In the huge INTERHEART study on 30,000 subjects in 52 countries, the effect of many modifiable risk factors on heart attacks was studied. Smoking led the list, but total cholesterol (TC) and LDL were not even listed, perhaps because the outcomes were not the ones desired by some of the sponsors of the study, which included AstraZeneca, Novartis, Aventis, Abbott Labs, Bristol-Myers Squibb, King Pharma and Sanofi-Synthelabo (Yusuf et al., 2004).
Since high TC is beneficial, except in the 0.5% of people with an inherited condition called familial hypercholesterolemia where TC >400 mg/dL, there was never a valid reason to lower it.
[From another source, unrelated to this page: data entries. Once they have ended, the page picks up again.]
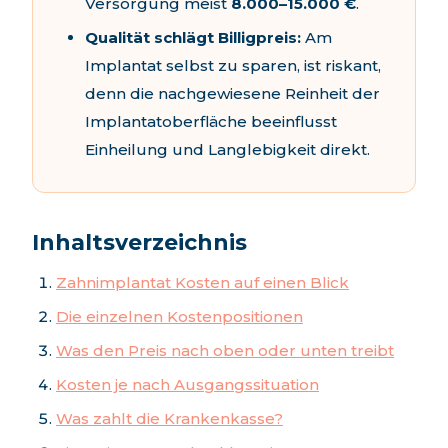
Versorgung meist
8.000–15.000 €
.
Qualität schlägt Billigpreis:
Am
Implantat selbst zu sparen, ist riskant,
denn die nachgewiesene Reinheit der
Implantatoberfläche beeinflusst
Einheilung und Langlebigkeit direkt.
Inhaltsverzeichnis
Zahnimplantat Kosten auf einen Blick
Die einzelnen Kostenpositionen
Was den Preis nach oben oder unten treibt
Kosten je nach Ausgangssituation
Was zahlt die Krankenkasse?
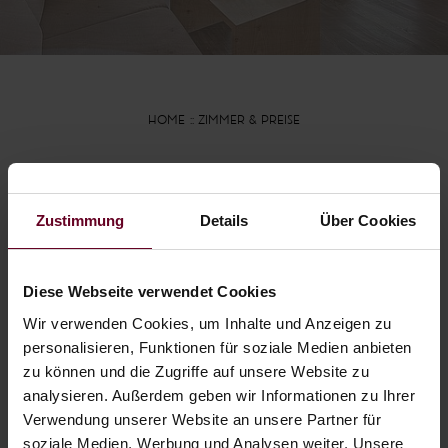
HOME
ZIMMER & PREISE
Unverbindlich
Zustimmung
Details
Über Cookies
anfragen
Diese Webseite verwendet Cookies
URLAUB IM HOTEL FISCHER AM
SEE
Wir verwenden Cookies, um Inhalte und Anzeigen zu
personalisieren, Funktionen für soziale Medien anbieten
zu können und die Zugriffe auf unsere Website zu
Wir freuen uns, Ihnen Ihr individuelles
analysieren. Außerdem geben wir Informationen zu Ihrer
Urlaubsangebot unterbreiten zu dürfen. Sie
Verwendung unserer Website an unsere Partner für
erhalten unsere Antwort umgehend per E-
soziale Medien, Werbung und Analysen weiter. Unsere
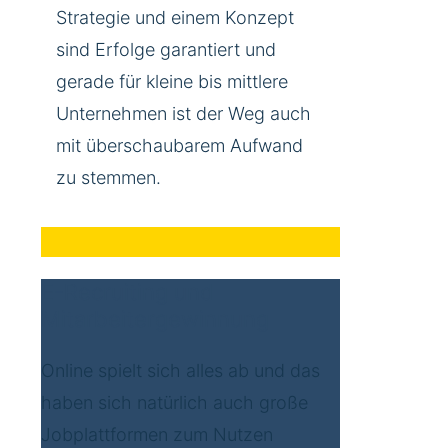
Strategie und einem Konzept
sind Erfolge garantiert und
gerade für kleine bis mittlere
Unternehmen ist der Weg auch
mit überschaubarem Aufwand
zu stemmen.
E-Recruiting und
Mitarbeitergewinnung
Online spielt sich alles ab und das
haben sich natürlich auch große
Jobplattformen zum Nutzen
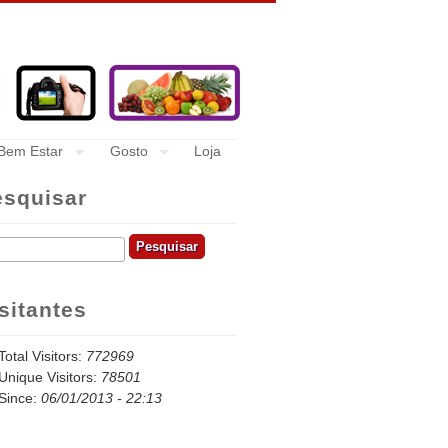
Bem Estar
Gosto
Loja
esquisar
quisar
sitantes
Total Visitors:
772969
Unique Visitors:
78501
Since:
06/01/2013 - 22:13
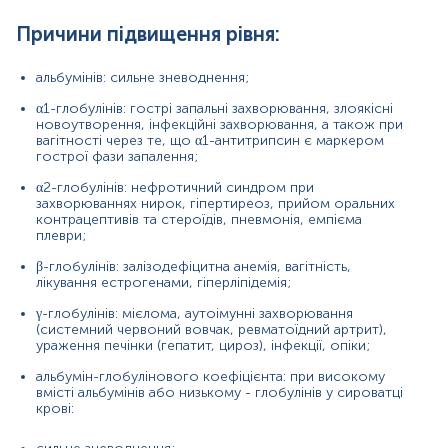
вагітність;
Причини підвищення рівня:
імунодефіцитні стани;
альбумінів: сильне зневоднення;
запальні захворювання, інфекції;
α1-глобулінів: гострі запальні захворювання, злоякісні
аутоімунні хвороби.
новоутворення, інфекційні захворювання, а також при
вагітності через те, що α1-антитрипсин є маркером
гострої фази запалення;
Причини зниження рівня:
α2-глобулінів: нефротичний синдром при
захворюваннях нирок, гіпертиреоз, прийом оральних
альбумінів: пригнічення синтезу (голодування,
контрацептивів та стероїдів, пневмонія, емпієма
синдром мальабсорбції, захворювання печінки)
плеври;
або підвищення втрат білка (нефротичний
β-глобулінів: залізодефіцитна анемія, вагітність,
синдром, важкі опіки);
лікування естрогенами, гіперліпідемія;
α1-глобулінів: вроджений дефіцит α1
γ-глобулінів: мієлома, аутоімунні захворювання
антитрипсину;
(системний червоний вовчак, ревматоїдний артрит),
ураження печінки (гепатит, цироз), інфекції, опіки;
α2-глобулінів: гемоліз еритроцитів (зниження
гаптоглобіну), опіки, панкреатит (зниження α2-
альбумін-глобулінового коефіцієнта: при високому
макроглобуліну);
вмісті альбумінів або низькому - глобулінів у сироватці
крові:
β-глобулінів: гіпо-В-ліпопротеїнемія;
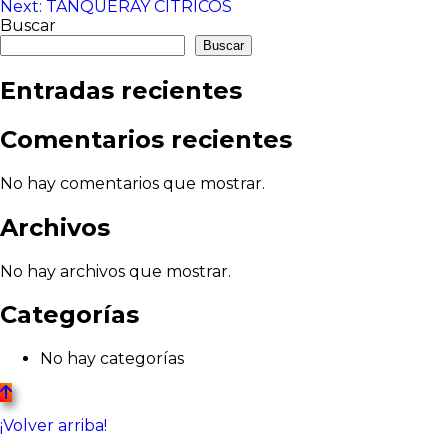
Next:
TANQUERAY CITRICOS
de
Buscar
entradas
Buscar
Entradas recientes
Comentarios recientes
No hay comentarios que mostrar.
Archivos
No hay archivos que mostrar.
Categorías
No hay categorías
¡Volver arriba!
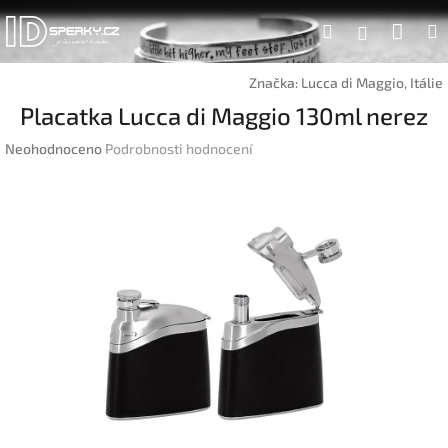
Přejít
Náku
Hledat
na
Přihlášen
obsah
koší
Značka:
Lucca di Maggio, Itálie
Placatka Lucca di Maggio 130ml nerez
Průměrné
Neohodnoceno
Podrobnosti hodnocení
hodnocení
produktu
je
0,0
z
5
hvězdiček.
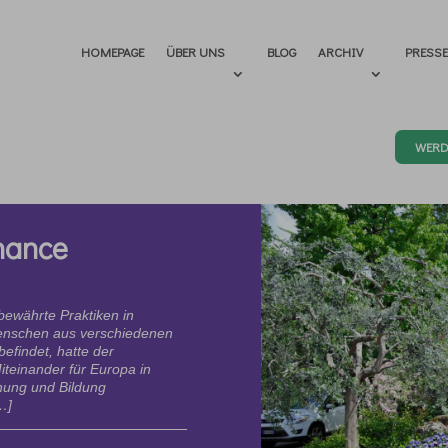
HOMEPAGE
ÜBER UNS
BLOG
ARCHIV
PRESS
WERD
Chance
bewährte Praktiken in
enschen aus verschiedenen
efindet, hatte der
iteinander für Europa in
ehung und Bildung
…]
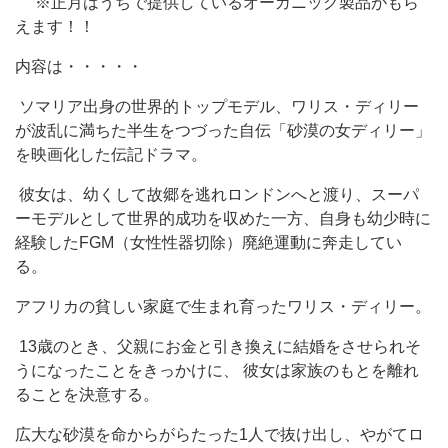
※正月はうちで提供しているオーガニック製品がもら
えます！！
内容は・・・・・
ソマリア出身の世界的トップモデル、ワリス・ディリー
が波乱に満ちた半生をつづった自伝「砂漠の女ディリー」
を映画化した伝記ドラマ。
彼女は、幼くして故郷を逃れロンドンへと渡り、スーパ
ーモデルとして世界的成功を収めた一方、自身も幼少時に
経験したFGM（女性性器切除）廃絶運動に奔走してい
る。
アフリカの貧しい家庭で生まれ育ったワリス・ディリー。
13歳のとき、父親にお金と引き換えに結婚をさせられそ
うになったことをきっかけに、 彼女は家族のもとを離れ
ることを決意する。
広大な砂漠を命からがらたった1人で抜け出し、やがてロ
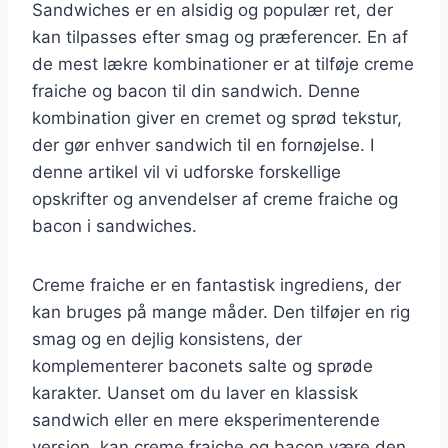
Sandwiches er en alsidig og populær ret, der
kan tilpasses efter smag og præferencer. En af
de mest lækre kombinationer er at tilføje creme
fraiche og bacon til din sandwich. Denne
kombination giver en cremet og sprød tekstur,
der gør enhver sandwich til en fornøjelse. I
denne artikel vil vi udforske forskellige
opskrifter og anvendelser af creme fraiche og
bacon i sandwiches.
Creme fraiche er en fantastisk ingrediens, der
kan bruges på mange måder. Den tilføjer en rig
smag og en dejlig konsistens, der
komplementerer baconets salte og sprøde
karakter. Uanset om du laver en klassisk
sandwich eller en mere eksperimenterende
version, kan creme fraiche og bacon være den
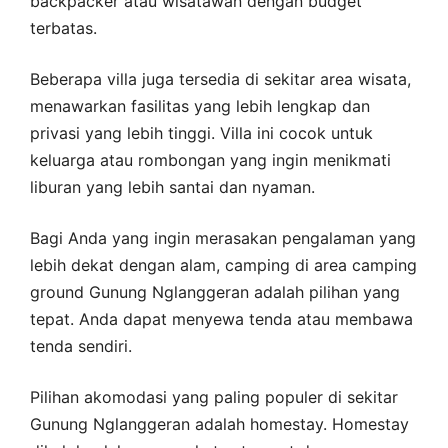
backpacker atau wisatawan dengan budget
terbatas.
Beberapa villa juga tersedia di sekitar area wisata,
menawarkan fasilitas yang lebih lengkap dan
privasi yang lebih tinggi. Villa ini cocok untuk
keluarga atau rombongan yang ingin menikmati
liburan yang lebih santai dan nyaman.
Bagi Anda yang ingin merasakan pengalaman yang
lebih dekat dengan alam, camping di area camping
ground Gunung Nglanggeran adalah pilihan yang
tepat. Anda dapat menyewa tenda atau membawa
tenda sendiri.
Pilihan akomodasi yang paling populer di sekitar
Gunung Nglanggeran adalah homestay. Homestay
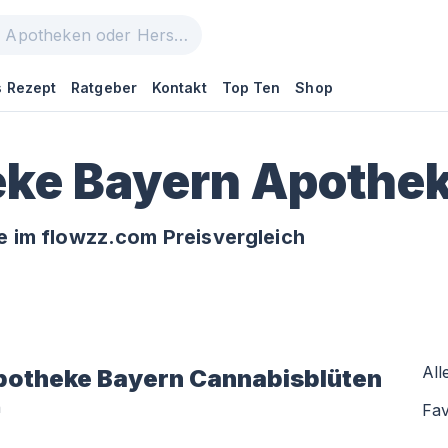
 Rezept
Ratgeber
Kontakt
Top Ten
Shop
ke Bayern Apothe
 im flowzz.com Preisvergleich
All
potheke Bayern
Cannabisblüten
n
Fav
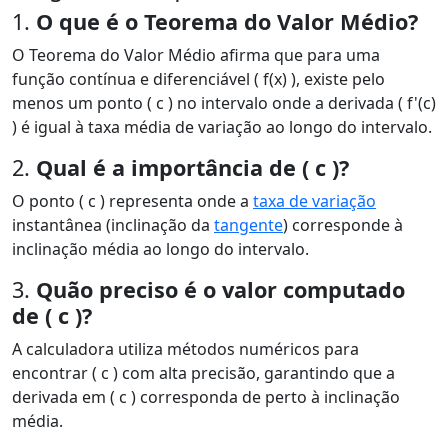
1.
O que é o Teorema do Valor Médio?
O Teorema do Valor Médio afirma que para uma
função contínua e diferenciável ( f(x) ), existe pelo
menos um ponto ( c ) no intervalo onde a derivada ( f'(c)
) é igual à taxa média de variação ao longo do intervalo.
2.
Qual é a importância de ( c )?
O ponto ( c ) representa onde a
taxa de variação
instantânea (inclinação da
tangente
) corresponde à
inclinação média ao longo do intervalo.
3.
Quão preciso é o valor computado
de ( c )?
A calculadora utiliza métodos numéricos para
encontrar ( c ) com alta precisão, garantindo que a
derivada em ( c ) corresponda de perto à inclinação
média.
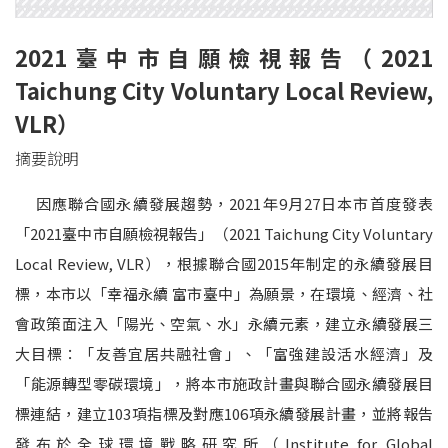
2021臺中市自願檢視報告
（2021
Taichung City Voluntary Local Review,
VLR）
摘要說明
因應聯合國永續發展趨勢，2021年9月27日本市首度發表
「2021臺中市自願檢視報告」（2021 Taichung City Voluntary
Local Review, VLR），根據聯合國2015年制定的永續發展目
標，本市以「幸福永續 富市臺中」為願景，在環境、經濟、社
會政策面注入「陽光、空氣、水」永續元素，建立永續發展三
大目標：「友善宜居共融社會」、「富強建設活水經濟」及
「能源轉型零碳環境」，將本市施政計畫與聯合國永續發展目
標連結，建立103項指標及對應106項永續發展計畫，並將報告
發布於全球環境戰略研究所（Institute for Global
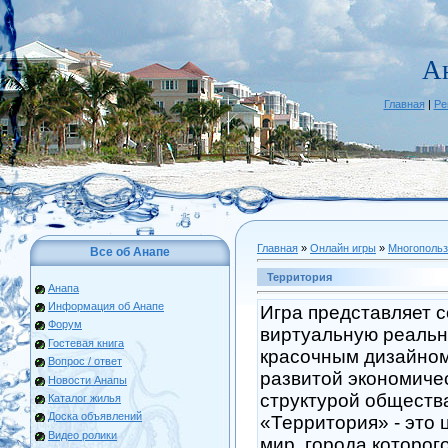
А
Главная
|
Ре
Главная
»
Онлайн игры
»
Многопольз
Все об Анапе
Территория
Анапа
Информация об Анапе
Игра представляет 
Форум
виртуальную реальн
Гостевая книга
красочным дизайном
Вопрос / ответ
развитой экономиче
Новости Анапы
структурой обществ
Каталог жилья
Доска объявлений
«Территория» - это 
Видео ролики
мир, города которог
Even screening for cholesterol is not worthwhile, and is said to be a waste of resources of the UKs National Health Service, since it is such a poor predictor of who will have CVD (Kmietowicz, 1998). The opposite stance, a steady drumbeat of bad cholesterol bashing supporting the NCEP, can always be found for a quotation in the media, including promotion of high-carb diets (LaRosa, 1996). Advertising cholesterol-lowering drugs never lets up.
There was never satisfactory evidence that lowering TC or LDL in most people would be of the slightest benefit. While a correlation does not necessarily prove a cause, a lack of correlation necessarily proves a lack of cause. Pretending otherwise is the scam.